Rewrite the rows between the one containing "text For most" and the one containing "text example experiment, illuminance", inclusive, replacing "candela per square meter" with "candelas per square meter" and leaving everything else unchanged.

* START MATERIAL PROVIDED *

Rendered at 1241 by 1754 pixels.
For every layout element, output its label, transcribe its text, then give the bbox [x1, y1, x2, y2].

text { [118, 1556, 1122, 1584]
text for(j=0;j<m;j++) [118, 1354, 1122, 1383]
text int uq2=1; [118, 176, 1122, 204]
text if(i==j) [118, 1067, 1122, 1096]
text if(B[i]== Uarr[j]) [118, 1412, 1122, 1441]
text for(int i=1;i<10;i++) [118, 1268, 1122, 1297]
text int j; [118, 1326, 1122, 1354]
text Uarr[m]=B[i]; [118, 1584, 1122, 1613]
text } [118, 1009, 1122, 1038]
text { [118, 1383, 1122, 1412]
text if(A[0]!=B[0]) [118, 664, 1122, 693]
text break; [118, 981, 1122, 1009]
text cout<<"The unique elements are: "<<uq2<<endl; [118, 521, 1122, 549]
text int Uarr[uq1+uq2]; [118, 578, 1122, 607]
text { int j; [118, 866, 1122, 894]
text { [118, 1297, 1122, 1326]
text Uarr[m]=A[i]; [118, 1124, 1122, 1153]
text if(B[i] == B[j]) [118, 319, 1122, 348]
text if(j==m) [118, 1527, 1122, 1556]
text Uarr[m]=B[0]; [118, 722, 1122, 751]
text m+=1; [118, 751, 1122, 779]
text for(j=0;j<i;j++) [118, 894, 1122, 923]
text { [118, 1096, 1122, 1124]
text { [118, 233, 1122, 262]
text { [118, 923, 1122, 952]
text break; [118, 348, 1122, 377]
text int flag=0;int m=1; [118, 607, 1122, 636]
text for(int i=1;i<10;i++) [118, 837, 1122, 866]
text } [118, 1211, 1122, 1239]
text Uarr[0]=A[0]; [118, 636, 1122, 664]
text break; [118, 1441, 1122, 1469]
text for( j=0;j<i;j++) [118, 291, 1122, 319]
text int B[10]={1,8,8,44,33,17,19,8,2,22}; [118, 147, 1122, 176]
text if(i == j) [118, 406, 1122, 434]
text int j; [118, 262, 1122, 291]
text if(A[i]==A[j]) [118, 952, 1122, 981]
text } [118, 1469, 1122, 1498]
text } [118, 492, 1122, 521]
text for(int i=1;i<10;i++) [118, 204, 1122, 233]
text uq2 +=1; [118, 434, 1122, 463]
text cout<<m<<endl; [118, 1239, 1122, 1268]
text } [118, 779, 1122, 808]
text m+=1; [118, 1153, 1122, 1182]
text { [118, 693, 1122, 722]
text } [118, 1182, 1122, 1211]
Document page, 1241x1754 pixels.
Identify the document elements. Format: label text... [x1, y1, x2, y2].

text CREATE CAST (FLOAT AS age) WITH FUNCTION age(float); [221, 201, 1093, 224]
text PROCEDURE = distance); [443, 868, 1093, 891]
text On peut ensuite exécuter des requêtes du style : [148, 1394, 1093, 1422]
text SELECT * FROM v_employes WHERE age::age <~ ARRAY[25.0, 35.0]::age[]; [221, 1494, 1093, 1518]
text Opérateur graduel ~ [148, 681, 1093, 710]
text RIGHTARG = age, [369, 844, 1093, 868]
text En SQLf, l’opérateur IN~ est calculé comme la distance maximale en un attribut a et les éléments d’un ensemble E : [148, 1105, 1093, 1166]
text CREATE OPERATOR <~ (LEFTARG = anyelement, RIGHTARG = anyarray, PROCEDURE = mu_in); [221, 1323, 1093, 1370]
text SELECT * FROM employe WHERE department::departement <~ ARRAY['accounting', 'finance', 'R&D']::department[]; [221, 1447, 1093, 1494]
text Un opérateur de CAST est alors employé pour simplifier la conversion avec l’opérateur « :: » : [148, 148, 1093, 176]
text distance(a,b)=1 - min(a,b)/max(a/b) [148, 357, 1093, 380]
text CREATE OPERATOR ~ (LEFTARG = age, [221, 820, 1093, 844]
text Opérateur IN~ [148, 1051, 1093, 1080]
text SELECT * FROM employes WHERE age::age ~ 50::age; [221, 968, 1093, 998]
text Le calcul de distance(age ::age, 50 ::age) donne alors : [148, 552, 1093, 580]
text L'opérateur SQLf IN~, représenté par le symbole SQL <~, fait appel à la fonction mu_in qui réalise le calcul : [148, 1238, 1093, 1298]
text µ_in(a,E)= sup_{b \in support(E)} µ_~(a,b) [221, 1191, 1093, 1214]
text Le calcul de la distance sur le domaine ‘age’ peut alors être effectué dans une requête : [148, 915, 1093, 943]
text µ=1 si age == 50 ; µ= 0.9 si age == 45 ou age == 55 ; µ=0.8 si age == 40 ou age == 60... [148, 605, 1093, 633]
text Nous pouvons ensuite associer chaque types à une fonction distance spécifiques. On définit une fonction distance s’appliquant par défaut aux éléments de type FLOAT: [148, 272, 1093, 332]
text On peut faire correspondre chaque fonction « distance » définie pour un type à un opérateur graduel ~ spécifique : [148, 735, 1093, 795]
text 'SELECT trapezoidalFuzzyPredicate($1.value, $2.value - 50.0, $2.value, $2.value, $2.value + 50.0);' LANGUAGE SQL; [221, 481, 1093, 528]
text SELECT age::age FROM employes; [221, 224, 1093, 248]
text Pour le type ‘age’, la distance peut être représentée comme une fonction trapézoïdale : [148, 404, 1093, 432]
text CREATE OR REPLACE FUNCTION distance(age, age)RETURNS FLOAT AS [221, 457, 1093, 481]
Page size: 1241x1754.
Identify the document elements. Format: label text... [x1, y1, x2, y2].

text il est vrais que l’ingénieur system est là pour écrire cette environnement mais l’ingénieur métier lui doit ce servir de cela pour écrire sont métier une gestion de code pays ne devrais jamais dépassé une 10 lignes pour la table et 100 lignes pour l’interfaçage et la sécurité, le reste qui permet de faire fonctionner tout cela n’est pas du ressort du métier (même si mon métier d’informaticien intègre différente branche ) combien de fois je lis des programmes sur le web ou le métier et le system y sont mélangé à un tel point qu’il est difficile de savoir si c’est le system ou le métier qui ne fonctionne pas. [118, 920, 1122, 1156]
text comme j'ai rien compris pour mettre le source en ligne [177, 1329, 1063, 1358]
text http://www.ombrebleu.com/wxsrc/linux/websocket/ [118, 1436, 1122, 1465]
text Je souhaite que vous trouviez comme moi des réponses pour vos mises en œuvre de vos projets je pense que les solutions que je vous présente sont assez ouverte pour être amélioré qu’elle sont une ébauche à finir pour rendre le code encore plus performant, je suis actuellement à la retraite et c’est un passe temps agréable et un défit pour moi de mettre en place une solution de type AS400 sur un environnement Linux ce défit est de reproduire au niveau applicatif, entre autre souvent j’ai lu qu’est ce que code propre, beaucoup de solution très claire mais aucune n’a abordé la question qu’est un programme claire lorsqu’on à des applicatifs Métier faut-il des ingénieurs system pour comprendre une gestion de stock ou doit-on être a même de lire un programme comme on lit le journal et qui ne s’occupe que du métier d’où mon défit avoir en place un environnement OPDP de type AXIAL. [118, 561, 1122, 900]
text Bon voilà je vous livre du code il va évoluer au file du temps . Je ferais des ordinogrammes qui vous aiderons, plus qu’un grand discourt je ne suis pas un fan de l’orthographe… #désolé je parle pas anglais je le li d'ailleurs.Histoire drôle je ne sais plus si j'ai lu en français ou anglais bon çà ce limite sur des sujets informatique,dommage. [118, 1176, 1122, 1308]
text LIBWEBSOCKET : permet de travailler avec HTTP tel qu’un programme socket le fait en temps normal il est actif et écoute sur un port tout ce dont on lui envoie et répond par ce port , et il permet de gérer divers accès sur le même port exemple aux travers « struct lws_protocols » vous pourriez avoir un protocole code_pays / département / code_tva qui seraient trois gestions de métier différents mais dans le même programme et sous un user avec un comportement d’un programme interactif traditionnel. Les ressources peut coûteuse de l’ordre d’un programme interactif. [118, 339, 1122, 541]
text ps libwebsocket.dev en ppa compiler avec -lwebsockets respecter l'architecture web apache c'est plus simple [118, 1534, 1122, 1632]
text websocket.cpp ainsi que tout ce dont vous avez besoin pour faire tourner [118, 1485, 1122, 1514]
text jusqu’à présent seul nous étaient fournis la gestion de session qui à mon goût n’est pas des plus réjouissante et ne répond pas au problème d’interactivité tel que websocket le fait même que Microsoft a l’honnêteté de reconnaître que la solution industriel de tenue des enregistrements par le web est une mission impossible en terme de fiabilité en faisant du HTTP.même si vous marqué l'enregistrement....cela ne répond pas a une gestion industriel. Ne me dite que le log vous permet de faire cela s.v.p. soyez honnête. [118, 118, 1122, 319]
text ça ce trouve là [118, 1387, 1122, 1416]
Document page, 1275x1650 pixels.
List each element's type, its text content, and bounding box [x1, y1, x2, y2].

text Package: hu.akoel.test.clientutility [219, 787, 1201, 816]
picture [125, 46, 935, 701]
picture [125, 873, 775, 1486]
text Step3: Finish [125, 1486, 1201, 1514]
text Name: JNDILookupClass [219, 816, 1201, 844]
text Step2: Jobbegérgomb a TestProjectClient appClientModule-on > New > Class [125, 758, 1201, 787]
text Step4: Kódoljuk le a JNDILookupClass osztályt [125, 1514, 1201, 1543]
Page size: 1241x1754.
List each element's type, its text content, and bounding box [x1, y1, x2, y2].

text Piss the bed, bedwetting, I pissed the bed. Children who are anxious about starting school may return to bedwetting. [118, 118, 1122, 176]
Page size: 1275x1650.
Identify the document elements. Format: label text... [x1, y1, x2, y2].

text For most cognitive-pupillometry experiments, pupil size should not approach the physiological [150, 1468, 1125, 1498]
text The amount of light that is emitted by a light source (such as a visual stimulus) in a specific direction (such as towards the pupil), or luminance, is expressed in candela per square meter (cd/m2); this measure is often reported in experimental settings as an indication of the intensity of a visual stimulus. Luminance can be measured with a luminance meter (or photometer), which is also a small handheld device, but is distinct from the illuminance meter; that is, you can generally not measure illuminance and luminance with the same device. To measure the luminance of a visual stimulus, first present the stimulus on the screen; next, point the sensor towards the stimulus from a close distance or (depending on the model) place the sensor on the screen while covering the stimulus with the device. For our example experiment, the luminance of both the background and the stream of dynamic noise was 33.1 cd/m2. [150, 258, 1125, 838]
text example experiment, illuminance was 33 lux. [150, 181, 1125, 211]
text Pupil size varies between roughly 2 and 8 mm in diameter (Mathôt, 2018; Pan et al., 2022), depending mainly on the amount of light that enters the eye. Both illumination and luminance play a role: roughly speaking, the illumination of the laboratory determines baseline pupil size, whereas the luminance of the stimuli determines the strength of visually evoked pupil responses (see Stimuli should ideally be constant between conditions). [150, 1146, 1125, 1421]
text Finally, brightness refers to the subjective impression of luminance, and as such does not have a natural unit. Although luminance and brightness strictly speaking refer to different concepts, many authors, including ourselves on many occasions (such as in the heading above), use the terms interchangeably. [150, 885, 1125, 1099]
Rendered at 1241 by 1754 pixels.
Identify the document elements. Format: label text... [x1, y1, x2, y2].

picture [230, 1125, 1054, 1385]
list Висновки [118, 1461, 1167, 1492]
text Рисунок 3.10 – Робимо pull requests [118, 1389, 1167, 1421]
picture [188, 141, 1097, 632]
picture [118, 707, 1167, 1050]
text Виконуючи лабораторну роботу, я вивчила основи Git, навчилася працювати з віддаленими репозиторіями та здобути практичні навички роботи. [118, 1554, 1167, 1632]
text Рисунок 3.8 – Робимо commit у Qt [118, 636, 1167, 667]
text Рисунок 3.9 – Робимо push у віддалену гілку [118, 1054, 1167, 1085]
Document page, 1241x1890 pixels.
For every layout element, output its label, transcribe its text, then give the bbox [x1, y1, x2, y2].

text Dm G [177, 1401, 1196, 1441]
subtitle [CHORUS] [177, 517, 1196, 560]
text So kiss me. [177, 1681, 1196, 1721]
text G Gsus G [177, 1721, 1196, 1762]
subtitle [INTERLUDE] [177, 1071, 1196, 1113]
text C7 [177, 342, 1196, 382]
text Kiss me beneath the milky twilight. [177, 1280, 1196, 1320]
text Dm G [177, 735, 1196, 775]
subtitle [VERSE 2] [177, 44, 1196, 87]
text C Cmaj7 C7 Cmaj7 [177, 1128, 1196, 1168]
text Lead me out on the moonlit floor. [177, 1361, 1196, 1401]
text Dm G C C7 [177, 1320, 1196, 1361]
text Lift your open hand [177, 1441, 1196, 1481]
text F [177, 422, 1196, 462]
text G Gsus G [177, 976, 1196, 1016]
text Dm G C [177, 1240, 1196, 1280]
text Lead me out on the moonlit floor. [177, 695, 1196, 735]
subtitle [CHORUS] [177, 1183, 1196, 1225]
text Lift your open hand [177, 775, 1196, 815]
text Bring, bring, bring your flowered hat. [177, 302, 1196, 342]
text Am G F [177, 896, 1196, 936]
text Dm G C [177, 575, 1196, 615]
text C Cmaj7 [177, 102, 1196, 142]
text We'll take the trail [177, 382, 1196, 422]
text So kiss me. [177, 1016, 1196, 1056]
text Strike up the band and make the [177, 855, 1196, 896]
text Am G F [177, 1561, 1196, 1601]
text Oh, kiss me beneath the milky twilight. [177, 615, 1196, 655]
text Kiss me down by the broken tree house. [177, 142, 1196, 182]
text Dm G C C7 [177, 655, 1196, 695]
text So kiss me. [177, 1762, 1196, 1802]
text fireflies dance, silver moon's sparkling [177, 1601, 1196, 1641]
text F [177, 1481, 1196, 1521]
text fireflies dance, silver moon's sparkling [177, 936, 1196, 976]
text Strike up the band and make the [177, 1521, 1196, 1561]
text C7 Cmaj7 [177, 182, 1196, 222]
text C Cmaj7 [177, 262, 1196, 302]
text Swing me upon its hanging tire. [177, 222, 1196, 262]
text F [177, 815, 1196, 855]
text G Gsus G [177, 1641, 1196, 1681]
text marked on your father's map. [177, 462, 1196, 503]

* END MATERIAL PROVIDED *

RESPONSE TO THIS TASK:
text For most cognitive-pupillometry experiments, pupil size should not approach the physiological [150, 1468, 1125, 1498]
text The amount of light that is emitted by a light source (such as a visual stimulus) in a specific direction (such as towards the pupil), or luminance, is expressed in candelas per square meter (cd/m2); this measure is often reported in experimental settings as an indication of the intensity of a visual stimulus. Luminance can be measured with a luminance meter (or photometer), which is also a small handheld device, but is distinct from the illuminance meter; that is, you can generally not measure illuminance and luminance with the same device. To measure the luminance of a visual stimulus, first present the stimulus on the screen; next, point the sensor towards the stimulus from a close distance or (depending on the model) place the sensor on the screen while covering the stimulus with the device. For our example experiment, the luminance of both the background and the stream of dynamic noise was 33.1 cd/m2. [150, 258, 1125, 838]
text example experiment, illuminance was 33 lux. [150, 181, 1125, 211]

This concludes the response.